In the lifetime of Garda Golden, violent republicanism has moved - or been moved - towards the embrace of constitutional politics and the rule of law, to which the overwhelming majority of our citizens willingly offer their consent.
Since the Good Friday Agreement on April 10, 1998, the republican movement has also engaged in an unedifying glorification of its bloodsoaked past and attempted to manipulate that past towards a political end.
The former Minister for Justice, Michael McDowell, recently said that the Irish and British governments had deliberately allowed the Provisional IRA to continue as an "unarmed and withering husk", rather than risk a dissident group filling the void left by its disbandment.
Mr McDowell made that statement, which was confirmed by the former Taoiseach, Bertie Ahern, after evidence recently emerged that members of the Provisional IRA were engaged in forms of criminality, with so-called dissident republicans and, indeed, former loyalist terrorists.
The time for such a political imperative has come and gone, at least since the murder of Detective Garda Adrian Donohoe almost three years ago by a criminal gang with links to dissident republicans, and almost certainly well before then.
Like Adrian Donohoe, Tony Golden was murdered in the line of duty, after he bounded up steps of stairs when gunshots rang out in a case to which his authority had been sought. It was a case of what is inadequately referred to as "domestic abuse," a term too broad and vague to encapsulate a catalogue of violence perpetrated against mostly women by those close to them.
Garda Golden's murderer, who took his own life, may not have been "high up the pecking order" of dissident republicanism, but he was well enough got to arm himself with a 9mm Glock automatic pistol. Adrian Crevan Mackin was on bail awaiting trial for membership of the IRA.
For facing such a threat in the manner he did, Garda Golden has been described as a "hero" and we too endorse that description, inadequate as it also seems to be, as we endorse all of the other fine and fitting tributes widely paid to this noble servant of the State.
But we have heard such tributes before: when Garda Donohoe was murdered, when Garda Morley and Garda Byrne were murdered and when all of those other fine officers of the State were gunned down in the line of duty.
We heard such tributes too when Garda Quaid was shot dead by the Provisional IRA on October 13, 1980, 35 years ago to the week of the murder of Garda Golden.
His murderer, who was released under the Good Friday Agreement, subsequently told the BBC that Gerry Adams and Martin McGuinness had ordered him to transport explosives that day, a claim that was denied by the Sinn Fein leaders.

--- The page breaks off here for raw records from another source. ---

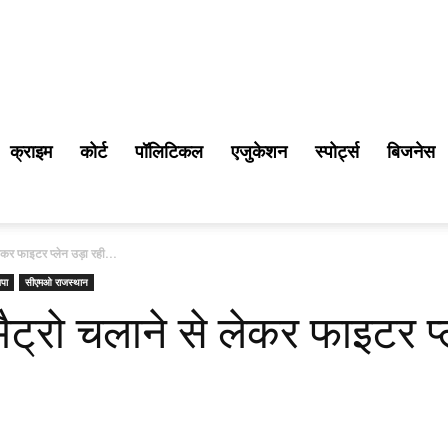
क्राइम
कोर्ट
पॉलिटिकल
एजुकेशन
स्पोर्ट्स
बिजनेस
लेकर फाइटर प्लेन उड़ा रही...
पा
सीएमओ राजस्थान
ैट्रो चलाने से लेकर फाइटर प्ल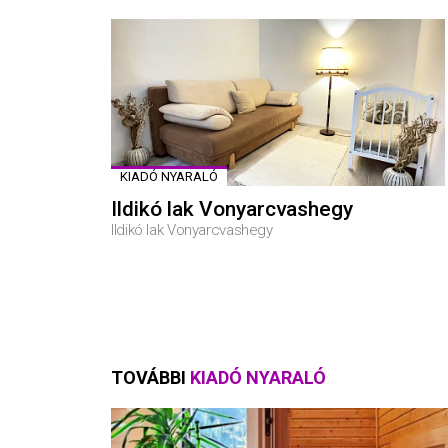
KIADÓ NYARALÓ
Ildikó lak Vonyarcvashegy
Ildikó lak Vonyarcvashegy
TOVÁBBI
KIADÓ NYARALÓ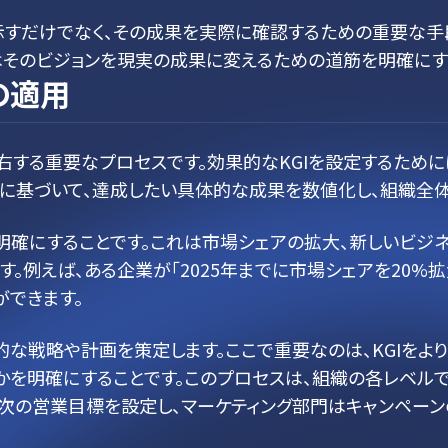
示すだけでなく、その成果を実際に確認するための重要な手段
はそのビジョンを現実の成果に変えるための道筋を明確にす
の適用
右する重要なプロセスです。効果的なKGIを設定するために
ンに基づいて、達成したい具体的な成果を数値化し、組織全
明確にすることです。これは市場シェアの拡大、新しいビジ
。例えば、ある企業が「2025年までに市場シェアを20%拡
ができます。
な戦略や計画を策定します。ここで重要なのは、KGIをより
かを明確にすることです。このプロセスは、組織の各レベルで
次の営業目標を設定し、マーケティング部門はキャンペーン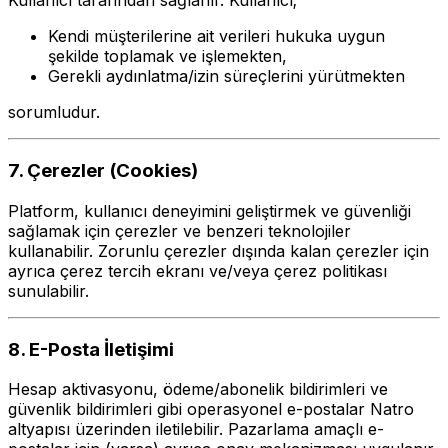
Kullanıcı tarafından sağlanır. Kullanıcı;
Kendi müşterilerine ait verileri hukuka uygun
şekilde toplamak ve işlemekten,
Gerekli aydınlatma/izin süreçlerini yürütmekten
sorumludur.
7. Çerezler (Cookies)
Platform, kullanıcı deneyimini geliştirmek ve güvenliği
sağlamak için çerezler ve benzeri teknolojiler
kullanabilir. Zorunlu çerezler dışında kalan çerezler için
ayrıca çerez tercih ekranı ve/veya çerez politikası
sunulabilir.
8. E-Posta İletişimi
Hesap aktivasyonu, ödeme/abonelik bildirimleri ve
güvenlik bildirimleri gibi operasyonel e-postalar Natro
altyapısı üzerinden iletilebilir. Pazarlama amaçlı e-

The political imperative to which Mr McDowell referred may have drawn a thin blue line under our past, but as we have repeatedly warned, and as we now see, the past can seep out in different ways and into the void filled by those psychopaths and fools to be confronted only by relatively isolated garda officers.

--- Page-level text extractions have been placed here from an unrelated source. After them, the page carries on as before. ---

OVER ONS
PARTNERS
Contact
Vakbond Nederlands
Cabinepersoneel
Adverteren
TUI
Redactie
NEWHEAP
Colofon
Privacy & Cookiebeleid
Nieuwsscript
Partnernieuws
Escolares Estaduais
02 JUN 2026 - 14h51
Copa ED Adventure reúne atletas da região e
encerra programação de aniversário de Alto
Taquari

It is not good enough. The time for political expediency has come and gone, the time for glowing tributes after the event is at an end. Now is the time for all political leaders to advocate and support the full force of the State being brought to bear on those who would have us believe there is such a place in this country, above the rule of law, from which they feel entitled to withhold their consent. There is not and they cannot.